• [Extracted entries]

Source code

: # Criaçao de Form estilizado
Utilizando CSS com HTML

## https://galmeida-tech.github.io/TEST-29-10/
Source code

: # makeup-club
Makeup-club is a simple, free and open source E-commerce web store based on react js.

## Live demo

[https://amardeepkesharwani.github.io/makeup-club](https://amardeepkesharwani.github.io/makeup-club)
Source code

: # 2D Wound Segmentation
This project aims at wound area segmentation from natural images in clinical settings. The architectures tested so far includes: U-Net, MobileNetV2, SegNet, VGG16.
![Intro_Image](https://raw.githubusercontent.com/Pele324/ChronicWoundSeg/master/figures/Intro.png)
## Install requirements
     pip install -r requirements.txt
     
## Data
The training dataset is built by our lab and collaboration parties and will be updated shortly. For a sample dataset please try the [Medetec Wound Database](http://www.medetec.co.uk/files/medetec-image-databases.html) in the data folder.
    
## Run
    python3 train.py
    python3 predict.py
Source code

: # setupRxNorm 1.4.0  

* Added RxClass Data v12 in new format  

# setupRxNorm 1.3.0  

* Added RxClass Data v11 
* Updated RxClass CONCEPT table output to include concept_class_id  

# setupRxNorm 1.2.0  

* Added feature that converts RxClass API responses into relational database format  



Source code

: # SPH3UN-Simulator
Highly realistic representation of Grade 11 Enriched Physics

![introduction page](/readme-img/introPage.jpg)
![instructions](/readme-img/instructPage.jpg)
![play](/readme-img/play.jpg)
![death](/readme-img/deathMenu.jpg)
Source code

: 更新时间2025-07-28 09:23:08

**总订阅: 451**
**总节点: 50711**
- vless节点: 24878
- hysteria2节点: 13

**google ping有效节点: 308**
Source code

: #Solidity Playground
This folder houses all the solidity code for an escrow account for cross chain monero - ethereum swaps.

• [Requirement] If a line above contains the word "RxClass", it counts; state how many lines count, and nothing more.

• [Answer to this exercise] 4